**Job item:** Take the data that sits below and write it out again exactly.

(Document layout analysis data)
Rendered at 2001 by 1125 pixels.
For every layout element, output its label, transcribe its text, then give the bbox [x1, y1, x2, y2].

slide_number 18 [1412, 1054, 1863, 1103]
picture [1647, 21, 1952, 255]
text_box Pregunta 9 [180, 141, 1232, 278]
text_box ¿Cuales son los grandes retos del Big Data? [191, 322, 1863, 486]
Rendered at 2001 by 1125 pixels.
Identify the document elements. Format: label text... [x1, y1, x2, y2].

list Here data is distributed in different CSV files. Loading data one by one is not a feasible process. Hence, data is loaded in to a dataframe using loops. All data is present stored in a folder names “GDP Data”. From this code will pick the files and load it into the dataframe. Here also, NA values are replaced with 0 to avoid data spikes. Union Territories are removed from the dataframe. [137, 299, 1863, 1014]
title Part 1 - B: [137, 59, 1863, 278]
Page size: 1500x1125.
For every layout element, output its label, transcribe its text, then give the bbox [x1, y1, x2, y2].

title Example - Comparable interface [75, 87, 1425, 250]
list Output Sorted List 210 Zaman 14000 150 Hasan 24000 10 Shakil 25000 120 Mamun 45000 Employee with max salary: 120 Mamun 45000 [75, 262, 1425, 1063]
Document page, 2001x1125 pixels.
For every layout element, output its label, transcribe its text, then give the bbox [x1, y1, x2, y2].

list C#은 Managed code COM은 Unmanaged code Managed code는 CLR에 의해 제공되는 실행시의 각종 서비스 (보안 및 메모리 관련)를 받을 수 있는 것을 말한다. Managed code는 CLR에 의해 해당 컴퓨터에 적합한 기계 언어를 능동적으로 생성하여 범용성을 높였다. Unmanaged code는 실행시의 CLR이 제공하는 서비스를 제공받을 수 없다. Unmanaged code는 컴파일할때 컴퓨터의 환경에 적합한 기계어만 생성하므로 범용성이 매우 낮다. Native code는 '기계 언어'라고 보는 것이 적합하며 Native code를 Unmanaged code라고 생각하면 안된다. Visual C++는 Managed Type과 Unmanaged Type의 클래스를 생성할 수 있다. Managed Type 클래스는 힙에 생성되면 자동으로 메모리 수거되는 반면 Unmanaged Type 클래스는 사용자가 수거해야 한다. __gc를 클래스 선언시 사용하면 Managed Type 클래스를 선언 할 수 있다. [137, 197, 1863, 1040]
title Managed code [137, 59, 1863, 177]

**Answer to the exercise:**
Rendered at 2001 by 1125 pixels.
For every layout element, output its label, transcribe its text, then give the bbox [x1, y1, x2, y2].

slide_number 18 [1412, 1054, 1863, 1103]
picture [1647, 21, 1952, 255]
text_box Pregunta 9 [180, 141, 1232, 278]
text_box ¿Cuales son los grandes retos del Big Data? [191, 322, 1863, 486]
Rendered at 2001 by 1125 pixels.
Identify the document elements. Format: label text... [x1, y1, x2, y2].

list Here data is distributed in different CSV files. Loading data one by one is not a feasible process. Hence, data is loaded in to a dataframe using loops. All data is present stored in a folder names “GDP Data”. From this code will pick the files and load it into the dataframe. Here also, NA values are replaced with 0 to avoid data spikes. Union Territories are removed from the dataframe. [137, 299, 1863, 1014]
title Part 1 - B: [137, 59, 1863, 278]
Page size: 1500x1125.
For every layout element, output its label, transcribe its text, then give the bbox [x1, y1, x2, y2].

title Example - Comparable interface [75, 87, 1425, 250]
list Output Sorted List 210 Zaman 14000 150 Hasan 24000 10 Shakil 25000 120 Mamun 45000 Employee with max salary: 120 Mamun 45000 [75, 262, 1425, 1063]
Document page, 2001x1125 pixels.
For every layout element, output its label, transcribe its text, then give the bbox [x1, y1, x2, y2].

list C#은 Managed code COM은 Unmanaged code Managed code는 CLR에 의해 제공되는 실행시의 각종 서비스 (보안 및 메모리 관련)를 받을 수 있는 것을 말한다. Managed code는 CLR에 의해 해당 컴퓨터에 적합한 기계 언어를 능동적으로 생성하여 범용성을 높였다. Unmanaged code는 실행시의 CLR이 제공하는 서비스를 제공받을 수 없다. Unmanaged code는 컴파일할때 컴퓨터의 환경에 적합한 기계어만 생성하므로 범용성이 매우 낮다. Native code는 '기계 언어'라고 보는 것이 적합하며 Native code를 Unmanaged code라고 생각하면 안된다. Visual C++는 Managed Type과 Unmanaged Type의 클래스를 생성할 수 있다. Managed Type 클래스는 힙에 생성되면 자동으로 메모리 수거되는 반면 Unmanaged Type 클래스는 사용자가 수거해야 한다. __gc를 클래스 선언시 사용하면 Managed Type 클래스를 선언 할 수 있다. [137, 197, 1863, 1040]
title Managed code [137, 59, 1863, 177]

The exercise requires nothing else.